His concern is getting the best lawmaker for his district, Rowden said.

“I want somebody here who will fight for Columbia and for Boone County,” he said. “I actually think both of those guys would do that. Other than that, I don’t agree with what he said. So I will gladly say that.”

Lupo said he had heard Basye is combative but had not seen any of Basye’s social media posts.

“He has a wry sense of humor, I’ll put it that way,” Lupo said. “He can get pretty into it with folks. But I think a lot of this is, he likes to just have a debate whether it’s friendly or not.”

When shown some of the posts, Lupo was clearly shocked, saying “oh my” and “oh wow” to several.

“It’s pretty hard, but he’s a hard man,” Lupo said.

There is no doubt Basye’s online personality will be an issue for the district, Lupo said.

“He’s gonna have to answer for those in the campaign,” Lupo said of Bayse’s social media posts. “I certainly don’t condone that. But Chuck is Chuck, and he has a very hard side as he goes at opponents.”

While she had a reaction similar to Lupo when read the posts, O’Laughlin said she would not ask Basye to withdraw.

“There’s always going to be someone saying something that you consider to be outside the bounds of polite conversation,” she said.

She continues to support his candidacy, O’Laughlin said.

“I cannot be Chuck’s monitor,” O’Laughlin said. “I think Chuck has done good things in his life. For the most part, I think that he means well. Maybe he needs to take a break from social media.”

In the past, a single outrageous comment was enough for many Missouri Republicans to repudiate a candidate.

In 2012, then-state Sen.
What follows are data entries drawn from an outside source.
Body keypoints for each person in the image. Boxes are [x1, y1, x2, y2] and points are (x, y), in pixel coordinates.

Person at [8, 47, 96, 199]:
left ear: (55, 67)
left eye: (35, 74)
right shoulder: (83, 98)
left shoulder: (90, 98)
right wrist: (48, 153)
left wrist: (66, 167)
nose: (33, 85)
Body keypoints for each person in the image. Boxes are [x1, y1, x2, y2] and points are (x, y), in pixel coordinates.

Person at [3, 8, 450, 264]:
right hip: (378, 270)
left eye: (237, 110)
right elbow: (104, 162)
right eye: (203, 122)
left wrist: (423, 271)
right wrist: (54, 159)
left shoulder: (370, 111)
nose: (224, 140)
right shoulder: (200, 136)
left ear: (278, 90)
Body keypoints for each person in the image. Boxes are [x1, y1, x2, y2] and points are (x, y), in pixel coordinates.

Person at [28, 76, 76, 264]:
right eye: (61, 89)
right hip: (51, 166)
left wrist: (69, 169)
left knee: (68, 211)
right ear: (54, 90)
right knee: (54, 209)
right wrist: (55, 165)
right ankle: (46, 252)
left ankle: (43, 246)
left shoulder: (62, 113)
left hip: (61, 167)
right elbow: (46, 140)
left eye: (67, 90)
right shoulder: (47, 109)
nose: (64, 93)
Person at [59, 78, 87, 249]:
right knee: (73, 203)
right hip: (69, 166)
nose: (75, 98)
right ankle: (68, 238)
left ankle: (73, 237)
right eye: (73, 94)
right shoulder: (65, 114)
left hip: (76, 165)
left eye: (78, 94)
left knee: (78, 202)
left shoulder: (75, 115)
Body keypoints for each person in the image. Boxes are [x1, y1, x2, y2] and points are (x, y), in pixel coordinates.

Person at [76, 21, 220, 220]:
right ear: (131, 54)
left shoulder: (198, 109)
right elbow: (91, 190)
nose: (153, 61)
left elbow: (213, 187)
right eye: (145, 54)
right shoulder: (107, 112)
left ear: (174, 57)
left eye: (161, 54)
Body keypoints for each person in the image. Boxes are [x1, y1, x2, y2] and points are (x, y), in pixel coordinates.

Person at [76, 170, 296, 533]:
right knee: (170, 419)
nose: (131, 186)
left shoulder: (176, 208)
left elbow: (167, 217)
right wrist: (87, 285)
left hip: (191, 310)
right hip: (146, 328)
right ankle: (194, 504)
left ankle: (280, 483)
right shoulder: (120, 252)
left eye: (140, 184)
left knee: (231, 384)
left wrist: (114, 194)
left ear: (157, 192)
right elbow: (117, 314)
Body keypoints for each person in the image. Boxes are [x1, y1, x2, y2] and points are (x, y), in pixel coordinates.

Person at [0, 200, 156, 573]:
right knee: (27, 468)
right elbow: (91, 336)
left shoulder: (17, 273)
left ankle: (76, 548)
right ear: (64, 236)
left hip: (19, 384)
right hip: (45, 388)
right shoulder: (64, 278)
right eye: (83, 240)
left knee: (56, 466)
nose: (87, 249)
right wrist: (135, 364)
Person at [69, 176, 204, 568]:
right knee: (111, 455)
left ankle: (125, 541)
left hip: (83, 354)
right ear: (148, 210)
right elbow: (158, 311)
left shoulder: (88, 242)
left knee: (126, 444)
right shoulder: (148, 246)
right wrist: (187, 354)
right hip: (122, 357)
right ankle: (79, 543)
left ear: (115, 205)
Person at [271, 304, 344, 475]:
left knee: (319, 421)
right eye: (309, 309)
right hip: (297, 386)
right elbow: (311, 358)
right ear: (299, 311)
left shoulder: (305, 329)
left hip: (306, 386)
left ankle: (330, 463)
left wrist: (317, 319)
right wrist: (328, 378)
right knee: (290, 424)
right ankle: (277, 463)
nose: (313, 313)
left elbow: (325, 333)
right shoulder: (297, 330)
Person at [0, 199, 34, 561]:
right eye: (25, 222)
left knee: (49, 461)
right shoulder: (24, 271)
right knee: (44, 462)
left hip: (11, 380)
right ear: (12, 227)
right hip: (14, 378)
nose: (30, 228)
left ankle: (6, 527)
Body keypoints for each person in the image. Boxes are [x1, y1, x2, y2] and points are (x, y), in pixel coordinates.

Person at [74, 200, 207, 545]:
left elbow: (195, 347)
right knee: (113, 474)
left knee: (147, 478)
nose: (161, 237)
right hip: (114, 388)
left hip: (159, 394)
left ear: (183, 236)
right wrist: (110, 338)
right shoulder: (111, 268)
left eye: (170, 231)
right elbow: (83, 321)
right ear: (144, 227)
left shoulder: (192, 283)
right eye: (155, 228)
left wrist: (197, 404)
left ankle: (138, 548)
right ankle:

Kurt Schaefer, a Republican running for re-election in the 19th District, condemned U.S. Rep. Todd Akin, the GOP nominee for U.S. Senate, after Akin said in an interview that a woman can’t get pregnant from “a legitimate rape.”

Schaefer called on Akin to withdraw from the race, as did numerous other party leaders.

Basye said he’s not fielded any calls from Republicans asking him to withdraw but he has been asked to change his online personality.

“I got a call a little while ago to stand down,” Basye said, “and I am not going to do it.”